El Ahuizote (The Barb) was a weekly satirical humor publication in Mexico that ran from 1874 to 1876, created in express opposition to President Sebastián Lerdo de Tejada. It was founded by Vicente Riva Palacio, an exceptional writer and humorist, together with the talented cartoonist José María Villasana. Political cartoons engraved and lithographed by Villasana and Jesús T. Alamilla; editorials written by Juan N. Mira-fuentes; and satirical texts, couplets, and songs by Riva Palacio filled its pages. Originally planning to call the newspaper El Nahual (a mythological person who can take on animal forms), Riva Palacio and Villasana chose instead El Ahuizote, which had a more confrontational connotation in the popular mind as something troublesome and irritating that brings bad luck—a perfect title for an opposition newspaper.

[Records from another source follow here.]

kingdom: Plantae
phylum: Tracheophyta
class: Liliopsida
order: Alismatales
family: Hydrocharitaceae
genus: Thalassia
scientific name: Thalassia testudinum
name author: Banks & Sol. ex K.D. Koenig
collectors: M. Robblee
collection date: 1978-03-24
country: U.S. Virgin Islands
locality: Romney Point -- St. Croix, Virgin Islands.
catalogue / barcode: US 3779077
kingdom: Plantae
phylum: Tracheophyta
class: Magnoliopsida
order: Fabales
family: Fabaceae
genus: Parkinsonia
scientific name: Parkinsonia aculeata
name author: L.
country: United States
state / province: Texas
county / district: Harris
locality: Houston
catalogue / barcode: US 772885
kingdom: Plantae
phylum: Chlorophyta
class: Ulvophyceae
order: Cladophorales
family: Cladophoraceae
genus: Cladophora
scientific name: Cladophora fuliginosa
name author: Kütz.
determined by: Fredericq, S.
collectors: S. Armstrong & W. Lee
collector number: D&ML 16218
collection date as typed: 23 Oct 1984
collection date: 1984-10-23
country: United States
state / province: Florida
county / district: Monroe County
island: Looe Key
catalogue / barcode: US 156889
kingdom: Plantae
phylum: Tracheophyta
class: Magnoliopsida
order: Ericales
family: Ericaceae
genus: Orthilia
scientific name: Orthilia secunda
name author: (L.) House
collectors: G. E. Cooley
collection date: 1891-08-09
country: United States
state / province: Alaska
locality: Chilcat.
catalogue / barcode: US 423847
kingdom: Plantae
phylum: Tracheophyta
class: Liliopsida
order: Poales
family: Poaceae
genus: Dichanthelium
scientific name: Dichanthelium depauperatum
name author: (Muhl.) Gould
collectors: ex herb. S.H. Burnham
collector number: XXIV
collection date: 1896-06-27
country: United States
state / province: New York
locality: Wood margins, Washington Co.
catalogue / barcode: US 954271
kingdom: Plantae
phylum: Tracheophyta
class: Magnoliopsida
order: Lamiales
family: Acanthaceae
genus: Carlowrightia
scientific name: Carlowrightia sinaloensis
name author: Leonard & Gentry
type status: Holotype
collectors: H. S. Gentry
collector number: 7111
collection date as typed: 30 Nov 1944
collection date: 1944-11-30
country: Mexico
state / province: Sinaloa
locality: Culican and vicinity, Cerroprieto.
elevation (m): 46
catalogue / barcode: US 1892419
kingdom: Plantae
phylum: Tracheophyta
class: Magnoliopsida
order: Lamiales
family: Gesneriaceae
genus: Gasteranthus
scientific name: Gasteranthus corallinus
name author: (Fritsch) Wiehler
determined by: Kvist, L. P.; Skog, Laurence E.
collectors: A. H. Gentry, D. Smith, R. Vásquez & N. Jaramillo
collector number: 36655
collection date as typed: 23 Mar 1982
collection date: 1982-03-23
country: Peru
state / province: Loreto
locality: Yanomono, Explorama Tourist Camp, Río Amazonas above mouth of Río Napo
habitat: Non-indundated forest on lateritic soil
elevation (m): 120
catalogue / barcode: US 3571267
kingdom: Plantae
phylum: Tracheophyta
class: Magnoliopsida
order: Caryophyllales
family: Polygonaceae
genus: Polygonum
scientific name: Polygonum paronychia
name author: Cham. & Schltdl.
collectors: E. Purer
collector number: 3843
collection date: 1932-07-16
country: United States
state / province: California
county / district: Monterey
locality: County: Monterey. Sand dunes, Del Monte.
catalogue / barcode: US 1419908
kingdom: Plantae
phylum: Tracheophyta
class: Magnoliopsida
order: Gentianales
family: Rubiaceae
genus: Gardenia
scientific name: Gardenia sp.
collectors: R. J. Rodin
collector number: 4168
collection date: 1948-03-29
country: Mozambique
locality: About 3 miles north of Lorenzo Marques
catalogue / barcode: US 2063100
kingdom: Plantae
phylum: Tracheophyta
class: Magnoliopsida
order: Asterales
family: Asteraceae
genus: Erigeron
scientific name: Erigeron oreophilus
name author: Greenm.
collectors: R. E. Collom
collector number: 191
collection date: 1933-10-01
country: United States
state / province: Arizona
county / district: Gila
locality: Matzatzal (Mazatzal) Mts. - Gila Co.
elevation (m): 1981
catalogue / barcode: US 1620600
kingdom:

See alsoJournalism in Mexico; Riva Palacio, Vicente.

BIBLIOGRAPHY

Barajas Durán, Rafael (el Fisgón). El país de "El Ahuizote": La caricatura mexicana de oposición durante el gobierno de Sebastían Lerdo de Tejada (1872–1876). Mexico City: Fondo de Cultura Económica/Tezontle, 2005.

Ortiz Monasterio, José. Patria, tu ronca voz me repetía: Vicente Riva Palacio y Guerrero. Mexico City: Universidad Nacional Autónoma de México-Instituto Mora, 1999.